Causes and Occurrence
When wind and waves push water toward the shore, that water is often forced sideways by the oncoming waves. This water streams along the shoreline until it finds an exit back to the sea or open lake water. The resulting rip current is usually narrow and located in a trench between sandbars, under piers or along jetties. A common misconception is that ordinary undertow or even rip currents are strong enough to pull someone under the surface of the water; in reality the current is strongest at the surface. This strong surface flow tends to dampen incoming waves, leading to the illusion of a particularly calm part of the sea, which may possibly lure some swimmers into the area. The off-shore path taken by a rip current can be demonstrated by placing colored dye at the start of a current at the shoreline.
Rip currents are stronger when the surf is rough (such as during high onshore winds, or when a strong hurricane is far offshore) or when the tide is low.
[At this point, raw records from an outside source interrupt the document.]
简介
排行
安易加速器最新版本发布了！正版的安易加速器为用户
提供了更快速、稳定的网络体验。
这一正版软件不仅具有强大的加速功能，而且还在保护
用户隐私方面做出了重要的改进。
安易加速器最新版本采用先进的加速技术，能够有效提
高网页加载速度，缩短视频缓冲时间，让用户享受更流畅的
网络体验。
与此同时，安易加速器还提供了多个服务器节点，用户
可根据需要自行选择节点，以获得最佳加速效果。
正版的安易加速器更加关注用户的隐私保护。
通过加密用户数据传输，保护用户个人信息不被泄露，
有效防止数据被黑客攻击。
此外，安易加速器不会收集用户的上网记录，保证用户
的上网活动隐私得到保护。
A more theoretical description involves a quantity known as radiation stress. This is the force (or momentum flux) exerted on the water column by the presence of the wave. As a wave shoals and increases in wave height prior to breaking, radiation stress increases. To balance this, the mean surface (the water level with the wave averaged out) decreases—this is known as setdown. As the wave breaks and continues to reduce in height, the radiation stress decreases. To balance this force, the mean surface increases—this is known as setup. As a wave propagates over a sandbar with a gap (as shown above), the wave breaks on the bar, leading to setup. However, the part of the wave that propagates over the gap does not break, and thus setdown will continue. Thus, the mean surface over the bars is higher than that over the gap, and a strong flow will issue outward through the gap.
Rip currents can potentially occur wherever strong longshore variability in wave breaking exists. This variability may be caused by sandbars (as above) or even by crossing wave trains.